Calls to Bullock's and James' representatives, and Lindemulder were not returned.

Though Sunny may be a high-profile case of a child with "multiple mommies," given that 46 percent of marriages in the U.S. involve a remarriage for one or both spouses, it's not uncommon for today's children and teens to face the adjustment of having one or more step parents.

ABC News asked child and adolescent psychologists to weigh in on how to smooth the ride for kids making such a transition.

Shaken Stability: Why Kids of Divorcees Act Out

One of the biggest issues for kids when dealing with any divorce, whether it's the first for the third, is the loss of stability and routine in their lives, psychologists say.

"The basic principle is that young children need to have stability in their lives, in particular regarding their caretakers," says Dr. William Bernet, a child and adolescent psychiatrist at Vanderbilt University. "They need to form trusting relationships with those people, whether that's a mom, a grandparent, a stepdad or even a babysitter.
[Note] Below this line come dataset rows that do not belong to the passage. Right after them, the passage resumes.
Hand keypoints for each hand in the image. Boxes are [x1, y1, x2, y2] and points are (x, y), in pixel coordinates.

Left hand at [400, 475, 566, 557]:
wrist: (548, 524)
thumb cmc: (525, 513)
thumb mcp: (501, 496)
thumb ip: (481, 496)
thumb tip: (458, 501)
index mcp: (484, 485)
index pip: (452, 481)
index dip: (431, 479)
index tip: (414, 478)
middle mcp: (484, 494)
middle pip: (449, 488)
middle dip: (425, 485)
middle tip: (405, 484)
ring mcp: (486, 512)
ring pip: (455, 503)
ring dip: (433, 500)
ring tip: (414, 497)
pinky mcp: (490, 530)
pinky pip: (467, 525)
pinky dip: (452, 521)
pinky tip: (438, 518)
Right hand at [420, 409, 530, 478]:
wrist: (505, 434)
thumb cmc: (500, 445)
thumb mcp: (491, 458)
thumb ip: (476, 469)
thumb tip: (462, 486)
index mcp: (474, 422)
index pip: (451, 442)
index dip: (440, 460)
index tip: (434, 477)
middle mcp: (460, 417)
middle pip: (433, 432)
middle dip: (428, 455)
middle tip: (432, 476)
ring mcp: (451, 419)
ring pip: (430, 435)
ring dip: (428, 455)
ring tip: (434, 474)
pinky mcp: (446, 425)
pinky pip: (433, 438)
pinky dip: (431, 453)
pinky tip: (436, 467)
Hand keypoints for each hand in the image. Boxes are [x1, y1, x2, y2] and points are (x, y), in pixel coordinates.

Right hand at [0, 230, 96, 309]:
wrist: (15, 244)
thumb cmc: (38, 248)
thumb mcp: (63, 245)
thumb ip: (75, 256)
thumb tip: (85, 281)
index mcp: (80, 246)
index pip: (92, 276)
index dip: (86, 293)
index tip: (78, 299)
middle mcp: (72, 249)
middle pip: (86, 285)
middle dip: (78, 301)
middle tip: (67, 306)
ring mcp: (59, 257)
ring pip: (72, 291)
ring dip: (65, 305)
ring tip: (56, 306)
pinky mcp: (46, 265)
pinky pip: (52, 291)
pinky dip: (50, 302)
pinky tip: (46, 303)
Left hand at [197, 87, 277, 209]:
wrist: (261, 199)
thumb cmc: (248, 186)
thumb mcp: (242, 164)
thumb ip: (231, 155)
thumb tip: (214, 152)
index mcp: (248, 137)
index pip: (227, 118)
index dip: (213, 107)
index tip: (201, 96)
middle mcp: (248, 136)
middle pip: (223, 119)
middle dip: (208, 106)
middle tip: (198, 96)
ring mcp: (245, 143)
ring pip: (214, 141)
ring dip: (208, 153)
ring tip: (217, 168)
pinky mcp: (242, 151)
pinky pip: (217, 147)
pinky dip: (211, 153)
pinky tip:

But in order to do that, they have to have that relationship over an extended period of time."

But when kids face multiple "transitions" from one marriage to another, one stepparent to another, the continuity of the relationship with caregivers is broken, says Robert Emery, professor of psychology at the University of Virginia and author of "The Truth About Children and Divorce."

"A remarriage isn't an hour at a wedding, it takes an adjustment [to the new parent] of two years or even longer," Emery says. "When you talk about multiple transitions, you're talking about a very large portion of a child's life lived in a state of uncertainty."

Children may become confused about authority and be unsure of what the new "rules" are going to be with the new parent. This can lead to rebellious behavior as the child resents the disruption this new parent poses in their lives, experts say.

But acting out isn't the only way that kids will show that they're struggling: They may become depressed and mourn the loss of the previous caregiver who has been cast off by their parent, they may become withdrawn, they might even become super well-behaved.

Some kids will become very well-behaved, Emery notes, but their apparent resilience belies their anxiety.

"They try trying to be the mediators, but there can be a lot going on beneath the surface," he says.